Présentation d'Audrey Ferrera, consultante artiste en animation 3D et ancienne élève de l'école Méliès.
20 mars 2026 par
Conférence animation 3D & IA
DWEMER STUDIOS
| lecture - 6 minutes



​Audrey Ferrera, ayant travaillé en tant qu'artiste digitale, puis superviseuse VFX dans le cinéma, a tenue le 11 mars une conférence sur l'animation 3D et l'IA. L’événement s’est déroulé au campus de l'école Méliès à Orly, ou elle y a partagé son expérience, répondue aux questions des élèves et saluée ses anciens professeurs.

​Audrey débute sa carrière cinématographique après un cursus à l'école Méliès, en tant que "Digital artist" dans l'entreprise BUF, faisant de l'animation 3D en CGI. C'est ici qu'elle a travaillé sur son premier long-métrage professionnel : Big City, réalisé par Djamel Bensalah et sorti en 2007. Elle continue à se spécialiser en CGI, dans la composition et la création de décors (CG environment), occupant le post de "Digital artist" sur Avatar (2009), Thor (2011) et Prometheus (2012).

​Voyez ce rôle comme celui d'un peintre qui avant d'appliquer ses différentes couches, vient construire l'architecture de son image, tracer les lignes, les formes, la perspective.
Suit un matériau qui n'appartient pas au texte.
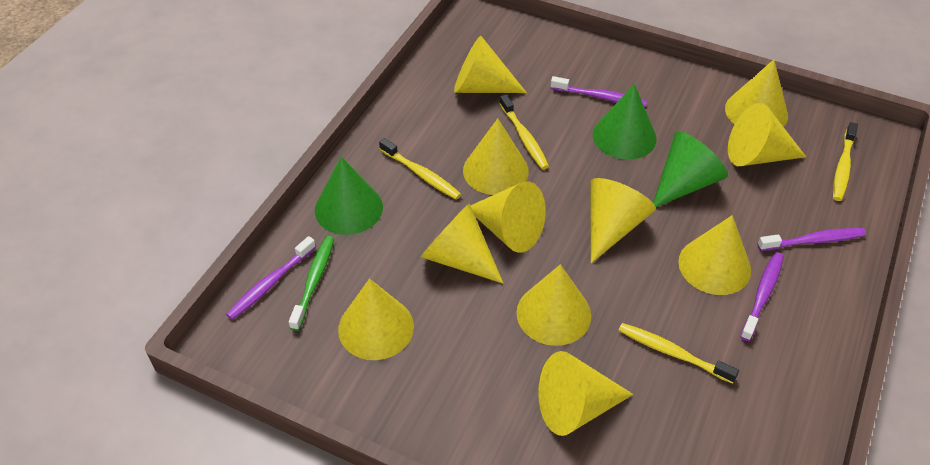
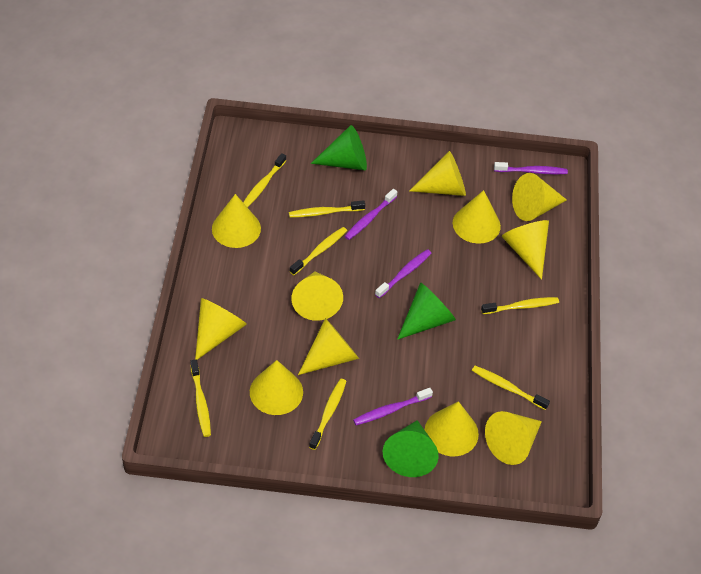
green toothbrush: 1 -> 0
yellow toothbrush: 4 -> 7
Une artiste qui possède un large panel d'outils similaires, des règles de mesure, des pinceaux, servant à créer cette fameuse illusion de réel. À la différence majeure que tout se passe sur des logiciels numériques, dans un environnement 3D simulé par l'ordinateur.
​C'est un travail précis et détaillé qui doit permettre ensuite au réalisateur de choisir et de calibrer son plan au sein de l'environnement 3D. Bien entendu, ce n'est pas exhaustif quant à tous les cas de figure possibles, puisque c'est un travail dense et très varié, qui nécessite d'avoir des compétences techniques et créatives diverses.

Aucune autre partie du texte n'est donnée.